The Wyoming Army National Guard Cavalry Stable in Newcastle, Wyoming was built between 1933 and 1936 for the Wyoming National Guard's horses. It is the last National Guard cavalry stable in Wyoming. It has been used as the Anna Miller Museum by the Weston County Historical Society since 1966.

==Anna Miller Museum==
The Anna Miller Museums is a museum of local history, with exhibits about the area's pioneers, Native Americans and prehistoric history.

==Stable history==
Funding for the stables was provided by the Depression-era Civil Works Administration and Works Progress Administration. The Newcastle National Guard unit was formed in 1899 as Company A, Second Regiment, Wyoming National Guard, becoming Company A of the Third Wyoming Infantry Regiment in 1905. In 1921 the Third Infantry Regiment was reorganized as the First Cavalry, finally becoming in 1942 Troop F, 115th Horse Mechanized Cavalry. Similar units with similar facilities existed in Sheridan, Douglas, Casper and Torrington.
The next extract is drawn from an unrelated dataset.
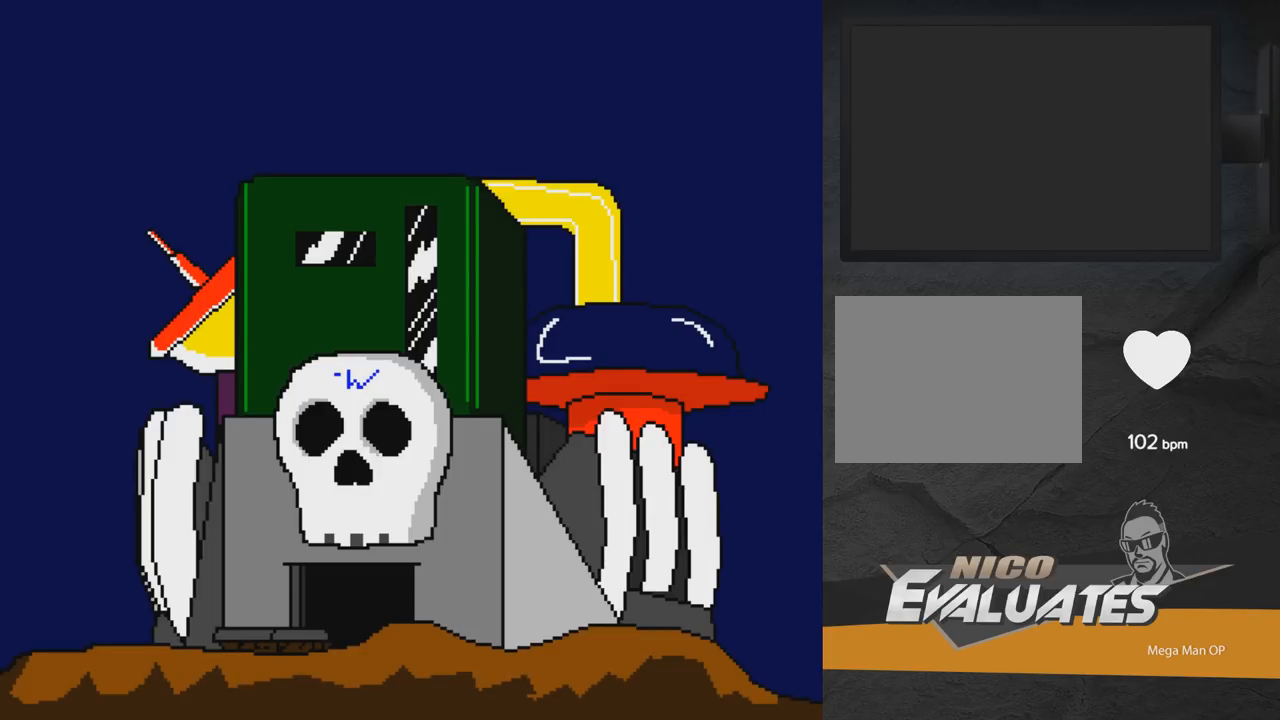
{"buttons": ["A", "X"], "right_stick": "center", "events": [[333, "A", "down"], [333, "X", "down"]]}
The original plans for the stables included a 190 ft by 75 ft riding hall adjacent to the stables, using the same materials. Footings were started, but due to the onset of World War II the hall was never completed. Stone intended for the hall was appropriated for other local construction projects. Of the Wyoming units, only Torrington had a completed riding hall.

The one story building measures 31.5 ft wide by 168 ft long, with a rock-faced sandstone exterior. The walls are solid stone 18 in thick, with the stone obtained from a quarry on Salt Creek. Stonework was by the Sundstrom Brothers, who also worked on the Weston County Courthouse.

The building was built with stables and a caretaker's residence within. Much of the interior has an open ceiling with the roof structure visible above. The roof structure is heavy timber trusses on 10 ft centers.

The Wyoming Army National Guard Cavalry Stable was placed on the National Register of Historic Places in 1994.